Sejumlah isu masih menjadi pembahasan dalam proses negosiasi, di antaranya pengaturan di Selat Hormuz, keringanan sanksi terhadap Iran, serta masa depan persediaan uranium yang diperkaya.
Sesuai nota kesepahaman, seluruh aksi militer seharusnya dihentikan sebelum pembicaraan lanjutan dilakukan. Namun setelah terjadinya saling serang pada akhir pekan, Iran mengancam akan menghentikan seluruh proses negosiasi apabila serangan Amerika Serikat kembali berlanjut.
Pada Senin (29/6/2026), kedua pihak dilaporkan tidak lagi melakukan serangan sehingga situasi relatif lebih tenang.
Persoalan lain yang masih menjadi perbedaan adalah pengelolaan Selat Hormuz. Dalam kesepakatan sementara disebutkan jalur pelayaran internasional harus kembali dibuka. Namun Iran menegaskan tetap memiliki kewenangan dalam pengaturan lalu lintas pelayaran di kawasan tersebut.

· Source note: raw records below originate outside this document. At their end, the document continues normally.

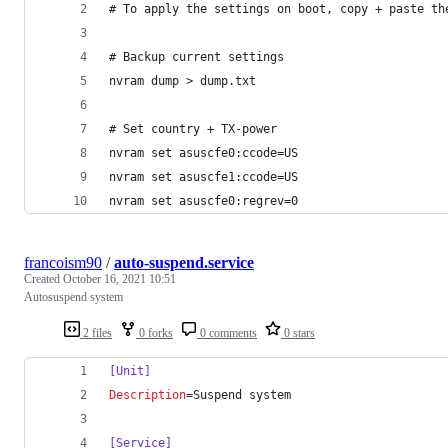
# To apply the settings on boot, copy + paste th
# Backup current settings
nvram dump > dump.txt
# Set country + TX-power
nvram set asuscfe0:ccode=US
nvram set asuscfe1:ccode=US
nvram set asuscfe0:regrev=0
francoism90
/
auto-suspend.service
Created
October 16, 2021 10:51
Autosuspend system
2 files
0 forks
0 comments
0 stars
[Unit]
Description
=Suspend system
[Service]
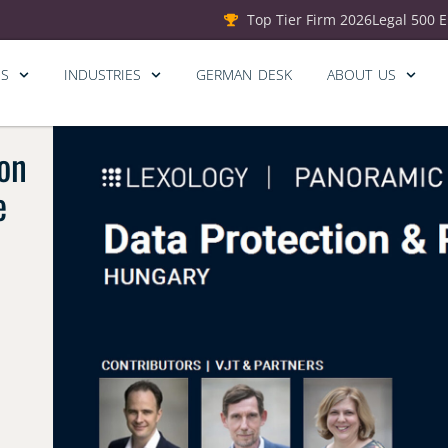
Top Tier Firm 2026
Legal 500 
ES
INDUSTRIES
GERMAN DESK
ABOUT US
on
e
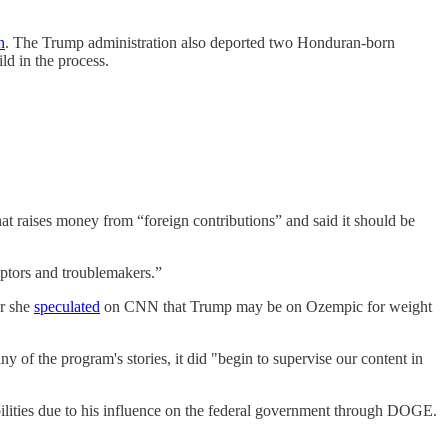
n
. The Trump administration also deported two Honduran-born
ld in the process.
raises money from “foreign contributions” and said it should be
uptors and troublemakers.”
er she
speculated
on CNN that Trump may be on Ozempic for weight
of the program's stories, it did "begin to supervise our content in
abilities due to his influence on the federal government through DOGE.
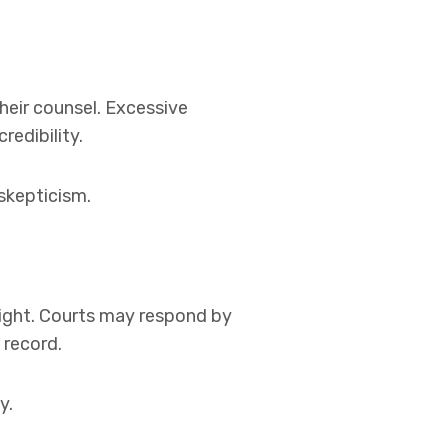
heir counsel. Excessive
redibility.
skepticism.
rsight. Courts may respond by
 record.
y.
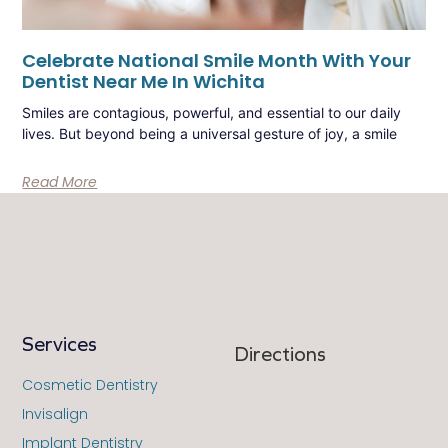
Celebrate National Smile Month With Your
Dentist Near Me In Wichita
Smiles are contagious, powerful, and essential to our daily
lives. But beyond being a universal gesture of joy, a smile
Read More
Services
Directions
Cosmetic Dentistry
Invisalign
Implant Dentistry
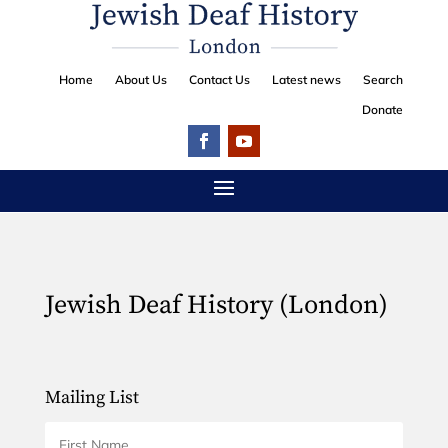
Home
About Us
Contact Us
Latest news
Search
Donate
Jewish Deaf History (London)
Mailing List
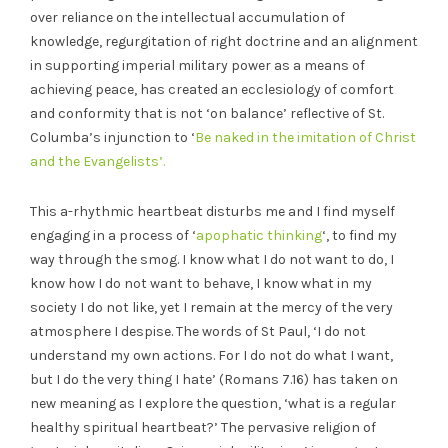
over reliance on the intellectual accumulation of
knowledge, regurgitation of right doctrine and an alignment
in supporting imperial military power as a means of
achieving peace, has created an ecclesiology of comfort
and conformity that is not ‘on balance’ reflective of St.
Columba’s injunction to ‘
Be naked in the imitation of Christ
and the Evangelists’.
This a-rhythmic heartbeat disturbs me and I find myself
engaging in a process of ‘
apophatic thinking
‘, to find my
way through the smog. I know what I do not want to do, I
know how I do not want to behave, I know what in my
society I do not like, yet I remain at the mercy of the very
atmosphere I despise. The words of St Paul, ‘I do not
understand my own actions. For I do not do what I want,
but I do the very thing I hate’ (Romans 7.16) has taken on
new meaning as I explore the question, ‘what is a regular
healthy spiritual heartbeat?’ The pervasive religion of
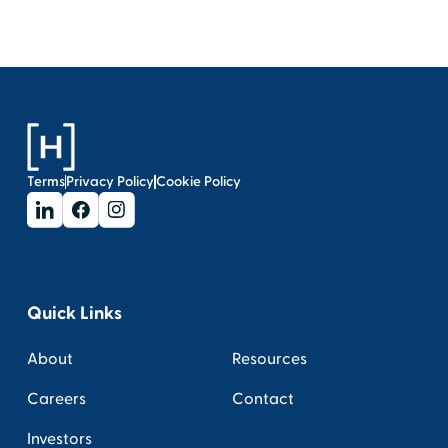
Terms
Privacy Policy
Cookie Policy
Quick Links
About
Resources
Careers
Contact
Investors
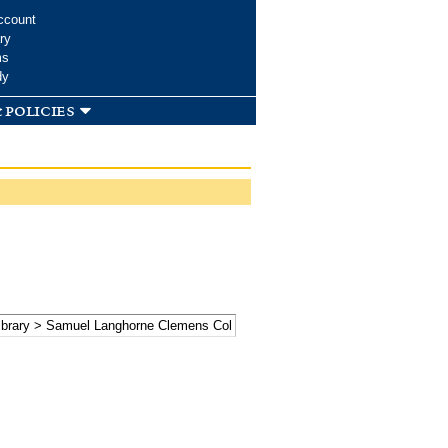
ccount
ry
ms
dy
 policies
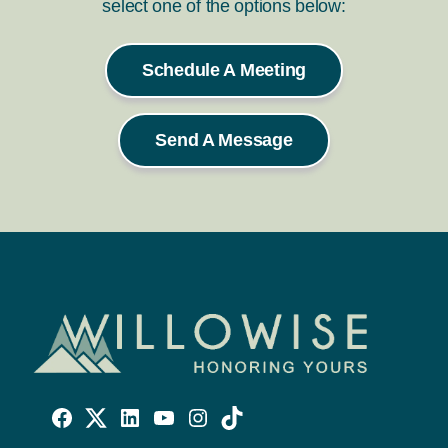
select one of the options below:
Schedule A Meeting
Send A Message
Willowise
Willowise
Willowise
YouTube
Instagram
TikTok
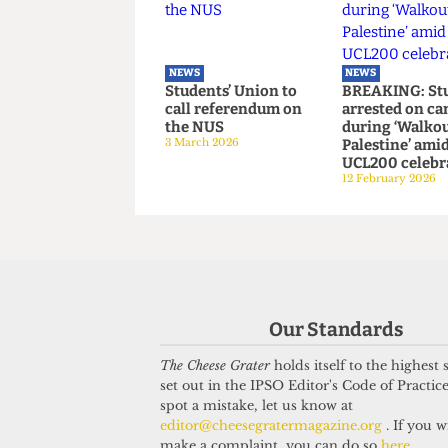
Right-wing
The studen
campaigners harass
Camden G
UCL security staff
9 May 2026
12 June 2026
NEWS
NEWS
Students’ Union to
BREAKING:
call referendum on
arrested o
the NUS
during ‘Wa
Our Standards
3 March 2026
Palestine’
UCL200 cel
The Cheese Grater
holds itself to the highest
12 February 2
set out in the IPSO Editor's Code of Practice
spot a mistake, let us know at
editor@cheesegratermagazine.org
. If you w
make a complaint, you can do so
here
.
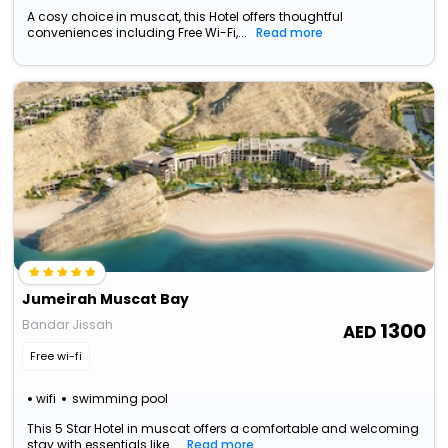
A cosy choice in muscat, this Hotel offers thoughtful
conveniences including Free Wi-Fi,...
Read more
Jumeirah Muscat Bay
Bandar Jissah
1300
Free wi-fi
wifi
swimming pool
This 5 Star Hotel in muscat offers a comfortable and welcoming
stay with essentials like...
Read more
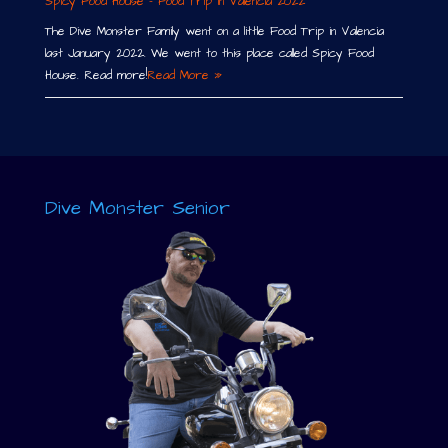
Spicy Food House – Food Trip in Valencia 2022
The Dive Monster Family went on a little Food Trip in Valencia
last January 2022. We went to this place called Spicy Food
House. Read more!
Read More »
Dive Monster Senior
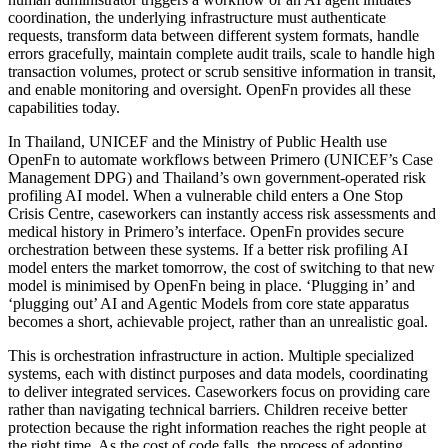
coordination, the underlying infrastructure must authenticate
requests, transform data between different system formats, handle
errors gracefully, maintain complete audit trails, scale to handle high
transaction volumes, protect or scrub sensitive information in transit,
and enable monitoring and oversight. OpenFn provides all these
capabilities today.
In Thailand, UNICEF and the Ministry of Public Health use
OpenFn to automate workflows between Primero (UNICEF’s Case
Management DPG) and Thailand’s own government-operated risk
profiling AI model. When a vulnerable child enters a One Stop
Crisis Centre, caseworkers can instantly access risk assessments and
medical history in Primero’s interface. OpenFn provides secure
orchestration between these systems. If a better risk profiling AI
model enters the market tomorrow, the cost of switching to that new
model is minimised by OpenFn being in place. ‘Plugging in’ and
‘plugging out’ AI and Agentic Models from core state apparatus
becomes a short, achievable project, rather than an unrealistic goal.
This is orchestration infrastructure in action. Multiple specialized
systems, each with distinct purposes and data models, coordinating
to deliver integrated services. Caseworkers focus on providing care
rather than navigating technical barriers. Children receive better
protection because the right information reaches the right people at
the right time. As the cost of code falls, the process of adopting,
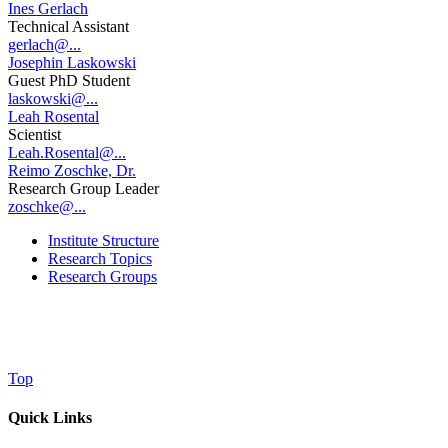
Ines Gerlach
Technical Assistant
gerlach@...
Josephin Laskowski
Guest PhD Student
laskowski@...
Leah Rosental
Scientist
Leah.Rosental@...
Reimo Zoschke, Dr.
Research Group Leader
zoschke@...
Institute Structure
Research Topics
Research Groups
Top
Quick Links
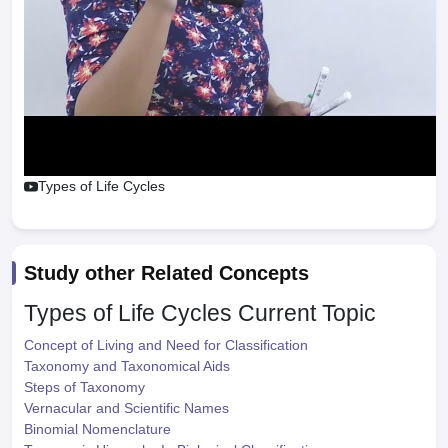
Types of Life Cycles
Study other Related Concepts
Types of Life Cycles
Current Topic
Concept of Living and Need for Classification
Taxonomy and Taxonomical Aids
Steps of Taxonomy
Vernacular and Scientific Names
Binomial Nomenclature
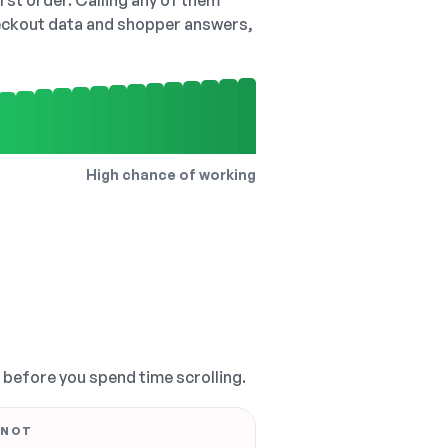
irst order. Calling any of them
checkout data and shopper answers,
High chance of working
, before you spend time scrolling.
 NOT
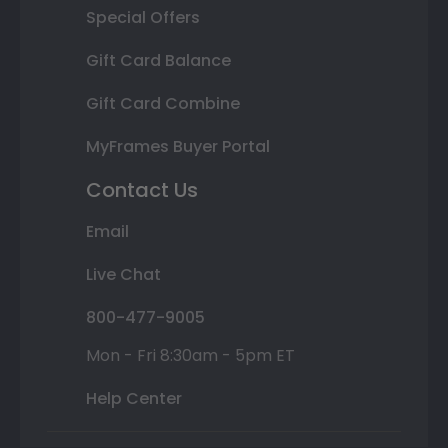
Special Offers
Gift Card Balance
Gift Card Combine
MyFrames Buyer Portal
Contact Us
Email
Live Chat
800-477-9005
Mon - Fri 8:30am - 5pm ET
Help Center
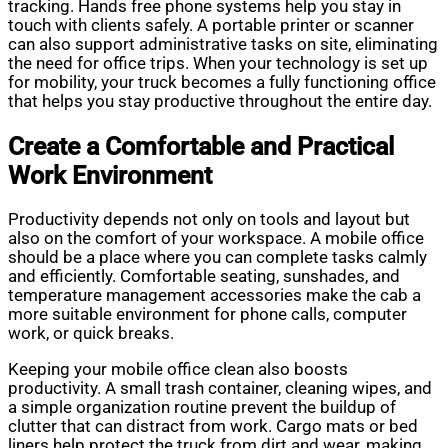
tracking. Hands free phone systems help you stay in
touch with clients safely. A portable printer or scanner
can also support administrative tasks on site, eliminating
the need for office trips. When your technology is set up
for mobility, your truck becomes a fully functioning office
that helps you stay productive throughout the entire day.
Create a Comfortable and Practical
Work Environment
Productivity depends not only on tools and layout but
also on the comfort of your workspace. A mobile office
should be a place where you can complete tasks calmly
and efficiently. Comfortable seating, sunshades, and
temperature management accessories make the cab a
more suitable environment for phone calls, computer
work, or quick breaks.
Keeping your mobile office clean also boosts
productivity. A small trash container, cleaning wipes, and
a simple organization routine prevent the buildup of
clutter that can distract from work. Cargo mats or bed
liners help protect the truck from dirt and wear, making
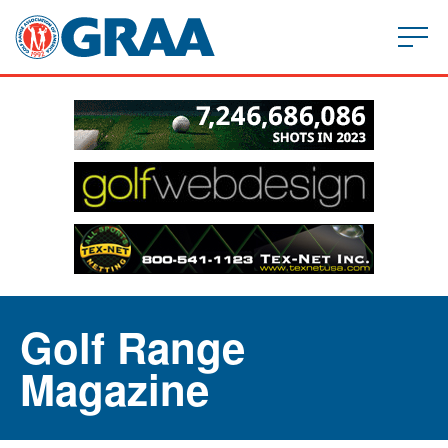
Golf Range
Magazine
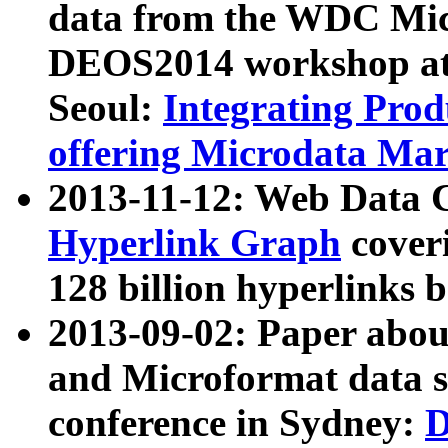
data from the WDC Micr
DEOS2014 workshop at
Seoul:
Integrating Prod
offering Microdata Ma
2013-11-12: Web Data 
Hyperlink Graph
coveri
128 billion hyperlinks 
2013-09-02: Paper abo
and Microformat data s
conference in Sydney:
D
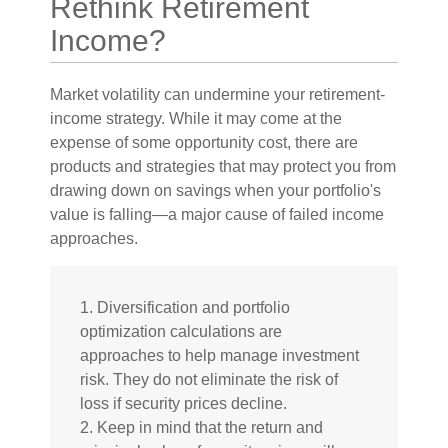
Rethink Retirement
Income?
Market volatility can undermine your retirement-
income strategy. While it may come at the
expense of some opportunity cost, there are
products and strategies that may protect you from
drawing down on savings when your portfolio's
value is falling—a major cause of failed income
approaches.
1. Diversification and portfolio
optimization calculations are
approaches to help manage investment
risk. They do not eliminate the risk of
loss if security prices decline.
2. Keep in mind that the return and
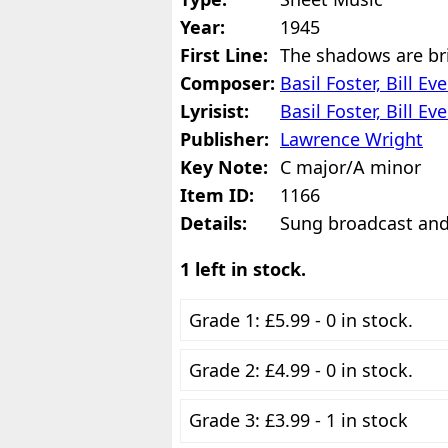
Year:
1945
First Line:
The shadows are br
Composer:
Basil Foster, Bill 
Lyrisist:
Basil Foster, Bill 
Publisher:
Lawrence Wright
Key Note:
C major/A minor
Item ID:
1166
Details:
Sung broadcast and
1 left in stock.
Grade 1: £5.99 - 0 in stock.
Grade 2: £4.99 - 0 in stock.
Grade 3: £3.99 - 1 in stock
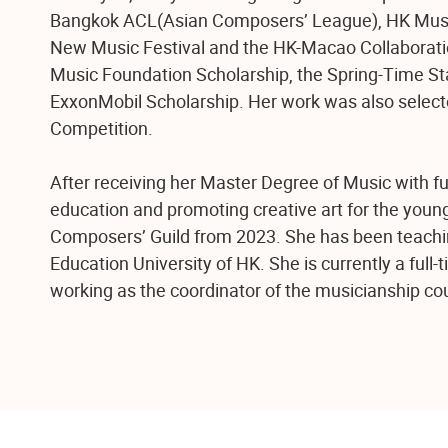
Bangkok ACL(Asian Composers’ League), HK Music
New Music Festival and the HK-Macao Collaboratio
Music Foundation Scholarship, the Spring-Time St
ExxonMobil Scholarship. Her work was also selec
Competition.
After receiving her Master Degree of Music with fu
education and promoting creative art for the youn
Composers’ Guild from 2023. She has been teachi
Education University of HK. She is currently a full
working as the coordinator of the musicianship c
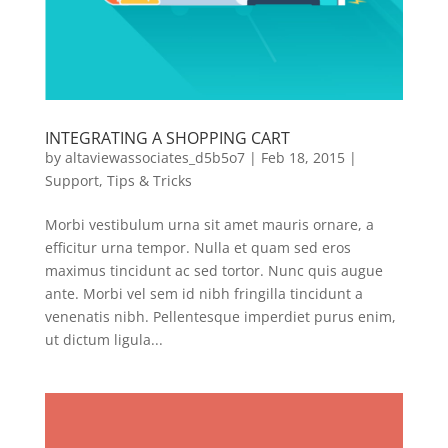
INTEGRATING A SHOPPING CART
by
altaviewassociates_d5b5o7
|
Feb 18, 2015
|
Support
,
Tips & Tricks
Morbi vestibulum urna sit amet mauris ornare, a
efficitur urna tempor. Nulla et quam sed eros
maximus tincidunt ac sed tortor. Nunc quis augue
ante. Morbi vel sem id nibh fringilla tincidunt a
venenatis nibh. Pellentesque imperdiet purus enim,
ut dictum ligula...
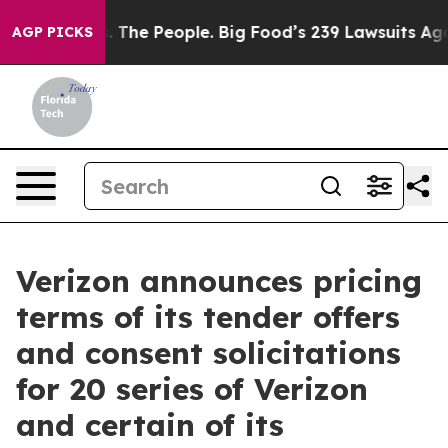
. The People. Big Food’s 239 Lawsuits Against Life-Sav
AGP PICKS
Verizon announces pricing
terms of its tender offers
and consent solicitations
for 20 series of Verizon
and certain of its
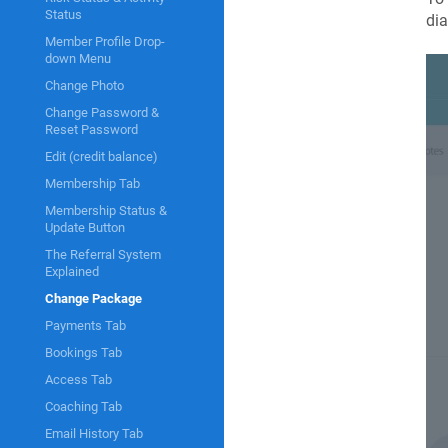
Status
dia
Member Profile Drop-
down Menu
Change Photo
Change Password &
Reset Password
Edit (credit balance)
Membership Tab
Membership Status &
Update Button
The Referral System
Explained
Change Package
Payments Tab
Bookings Tab
Access Tab
Coaching Tab
Email History Tab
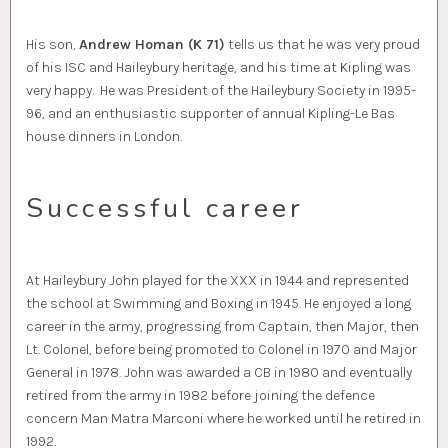
His son,
Andrew Homan (K 71)
tells us that he was very proud
of his ISC and Haileybury heritage, and his time at Kipling was
very happy. He was President of the Haileybury Society in 1995-
96, and an enthusiastic supporter of annual Kipling-Le Bas
house dinners in London.
Successful career
At Haileybury John played for the XXX in 1944 and represented
the school at Swimming and Boxing in 1945. He enjoyed a long
career in the army, progressing from Captain, then Major, then
Lt. Colonel, before being promoted to Colonel in 1970 and Major
General in 1978. John was awarded a CB in 1980 and eventually
retired from the army in 1982 before joining the defence
concern Man Matra Marconi where he worked until he retired in
1992.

Menteri Luar Negeri Iran, Abbas Araghchi, menyatakan setiap upaya membentuk mekanisme baru di luar pengaturan yang dijalankan Iran hanya akan memperumit proses pembukaan kembali Selat Hormuz dan meningkatkan ketegangan.
Pemerintah Amerika Serikat, di sisi lain, menyatakan kapal-kapal komersial sudah dapat kembali melintas secara bebas sesuai kesepakatan sementara. Meski demikian, arus pelayaran disebut masih berada di bawah tingkat sebelum konflik berlangsung.
Selain Selat Hormuz, perkembangan situasi di Lebanon juga menjadi perhatian dalam proses diplomasi.
Iran menilai penghentian konflik di Lebanon harus disertai penarikan pasukan Israel dari wilayah selatan negara tersebut sebelum pembahasan isu lain dilanjutkan.
Pemimpin Hezbollah, Naim Kassem, menyatakan kelompoknya akan tetap menolak pendudukan Israel di Lebanon selatan dan menilai usulan mengaitkan penarikan pasukan Israel dengan pelucutan senjata Hezbollah sebagai langkah yang berbahaya.
Sementara itu, Perdana Menteri Israel Benjamin Netanyahu menegaskan pasukan Israel akan tetap berada di Lebanon selatan hingga Hezbollah dan kelompok bersenjata lainnya dilucuti serta tidak lagi dianggap menjadi ancaman bagi Israel.
Di saat yang sama, Amerika Serikat juga memfasilitasi pembicaraan terpisah antara pemerintah Lebanon dan Israel mengenai situasi keamanan di kawasan tersebut.
Meski bentrokan berskala kecil masih dilaporkan terjadi di Lebanon, proses diplomasi antara Amerika Serikat dan Iran tetap menjadi fokus utama dalam upaya mencapai kesepakatan damai permanen dalam tenggat waktu yang telah disepakati.